Луначарский согласно кивнул головой и сказал:
— Пример Юрия Карловича достоин подражания, и я буду говорить совершенно откровенно. Вы очень трудный поэт, и в этом заключается основное противоречие между внутренней легкостью — не легкомыслием, а именно легкостью содержания ваших стихов и формой. Стихи ваши певучи, но чрезмерно изысканны. Часто хочется сказать: изысканно, но не найдено. Прочитал — как будто прошелся под черемухой. У вас душа вроде зеркального шара, от этого все образы не могут слиться во что-то целое и дробятся на грани, сверкают, но вместе с тем расплываются. Вам даны и традиционные, и новые чувства. Вы их мастерски изображаете. И вы убеждаете всех нас в том, что нет чувства смерти, есть только чувство жизни.

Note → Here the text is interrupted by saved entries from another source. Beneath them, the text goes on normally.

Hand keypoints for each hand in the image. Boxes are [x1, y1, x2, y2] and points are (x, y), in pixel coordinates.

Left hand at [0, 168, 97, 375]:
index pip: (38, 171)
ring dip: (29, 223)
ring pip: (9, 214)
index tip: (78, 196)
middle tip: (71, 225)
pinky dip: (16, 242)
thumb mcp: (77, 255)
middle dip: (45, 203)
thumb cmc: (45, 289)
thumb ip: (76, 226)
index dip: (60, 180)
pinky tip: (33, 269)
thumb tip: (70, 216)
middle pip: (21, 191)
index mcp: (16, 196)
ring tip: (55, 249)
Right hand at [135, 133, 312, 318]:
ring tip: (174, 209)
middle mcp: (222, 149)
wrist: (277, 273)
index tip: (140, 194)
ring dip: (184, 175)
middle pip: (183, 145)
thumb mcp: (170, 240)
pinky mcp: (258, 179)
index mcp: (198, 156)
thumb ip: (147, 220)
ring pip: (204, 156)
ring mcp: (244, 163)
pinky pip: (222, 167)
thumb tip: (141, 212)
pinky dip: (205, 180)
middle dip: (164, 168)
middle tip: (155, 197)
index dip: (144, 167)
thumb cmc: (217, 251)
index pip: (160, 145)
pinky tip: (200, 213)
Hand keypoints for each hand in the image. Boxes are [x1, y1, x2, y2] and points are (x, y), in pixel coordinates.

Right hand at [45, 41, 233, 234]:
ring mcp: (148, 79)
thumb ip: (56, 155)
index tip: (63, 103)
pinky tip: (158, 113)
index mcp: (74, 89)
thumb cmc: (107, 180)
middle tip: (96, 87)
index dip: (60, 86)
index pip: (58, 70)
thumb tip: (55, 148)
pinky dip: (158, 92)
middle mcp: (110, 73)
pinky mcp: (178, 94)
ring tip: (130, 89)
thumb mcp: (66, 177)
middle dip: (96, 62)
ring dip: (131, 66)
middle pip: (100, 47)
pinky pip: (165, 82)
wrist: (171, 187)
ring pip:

Наступила пауза. И как раз в этот момент вошла пожилая аккуратная женщина еще не вымершей к началу 1930-х годов профессии — домработница. Она внесла большое блюдо с горячим и источающим умопомрачительный аромат мясным пирогом. Это был обещанный кулинарный сюрприз.
Глава тридцать девятая
ЛУНАЧАРСКИЙ И ЗАРУБЕЖНАЯ КУЛЬТУРА
Луначарский-критик посвящает много творческого внимания проблемам современной культуры Запада. Он пишет письма из Италии («Философские поэмы в красках и мраморе» (газета «Киевская мысль», 1909–1910) — очерки о древнеримском искусстве и об искусстве итальянского Возрождения; «Парижские письма» (журнал «Театр и искусство», 1911–1915), описывающие художественную жизнь французской столицы. Эти и другие подобные работы свидетельствуют о знании общеевропейской культуры и о желании ее по-новому осмыслить. В 1918 году Луначарский пишет предисловие к монографии К. И. Жуковского об американском поэте Уитмене, переводит с французского «Письмо к русским революционерам» Р. Роллана. Его перо описывает особенности и идейную антикапиталистическую направленность творчества А. Франса, Р. Роллана, Б. Шоу, М. Метерлинка, Р. Бракко, С. Бенелли. Он утверждает высокое значение поэзии У. Уитмена и Э. Верхарна за ее «…широкочеловеческий, завоевательный и коллективистский оптимизм…». Луначарский, как метко его назвал Р. Роллан, действительно «был всеми уважаемым послом советской мысли и искусства» за рубежом.